**WHAT THIS TASK INVOLVES**
Note the line where "### HTTP request headers" appears in the data below; write it out exactly, along with every line that comes after it to the end.

Document images with source code:
************
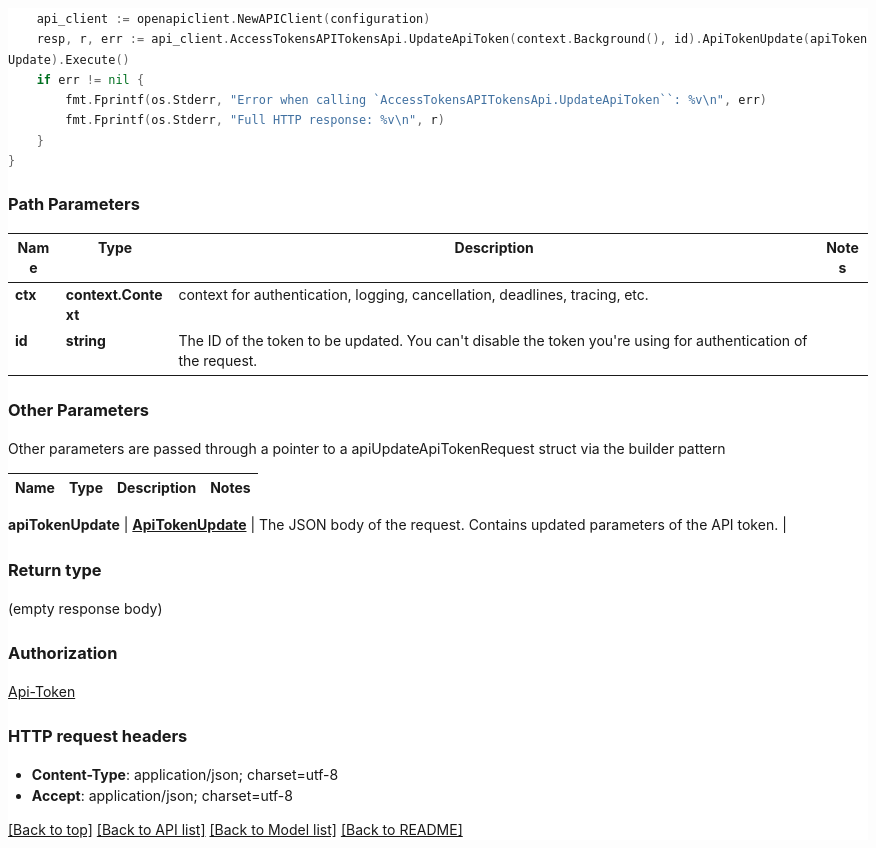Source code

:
 ```go
    api_client := openapiclient.NewAPIClient(configuration)
    resp, r, err := api_client.AccessTokensAPITokensApi.UpdateApiToken(context.Background(), id).ApiTokenUpdate(apiTokenUpdate).Execute()
    if err != nil {
        fmt.Fprintf(os.Stderr, "Error when calling `AccessTokensAPITokensApi.UpdateApiToken``: %v\n", err)
        fmt.Fprintf(os.Stderr, "Full HTTP response: %v\n", r)
    }
}
```

### Path Parameters


Name | Type | Description  | Notes
------------- | ------------- | ------------- | -------------
**ctx** | **context.Context** | context for authentication, logging, cancellation, deadlines, tracing, etc.
**id** | **string** | The ID of the token to be updated.    You can&#39;t disable the token you&#39;re using for authentication of the request. | 

### Other Parameters

Other parameters are passed through a pointer to a apiUpdateApiTokenRequest struct via the builder pattern


Name | Type | Description  | Notes
------------- | ------------- | ------------- | -------------

 **apiTokenUpdate** | [**ApiTokenUpdate**](ApiTokenUpdate.md) | The JSON body of the request. Contains updated parameters of the API token. | 

### Return type

 (empty response body)

### Authorization

[Api-Token](../README.md#Api-Token)

### HTTP request headers

- **Content-Type**: application/json; charset=utf-8
- **Accept**: application/json; charset=utf-8

[[Back to top]](#) [[Back to API list]](../README.md#documentation-for-api-endpoints)
[[Back to Model list]](../README.md#documentation-for-models)
[[Back to README]](../README.md)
************
**SOLUTION TO THIS PROBLEM**
### HTTP request headers

- **Content-Type**: application/json; charset=utf-8
- **Accept**: application/json; charset=utf-8

[[Back to top]](#) [[Back to API list]](../README.md#documentation-for-api-endpoints)
[[Back to Model list]](../README.md#documentation-for-models)
[[Back to README]](../README.md)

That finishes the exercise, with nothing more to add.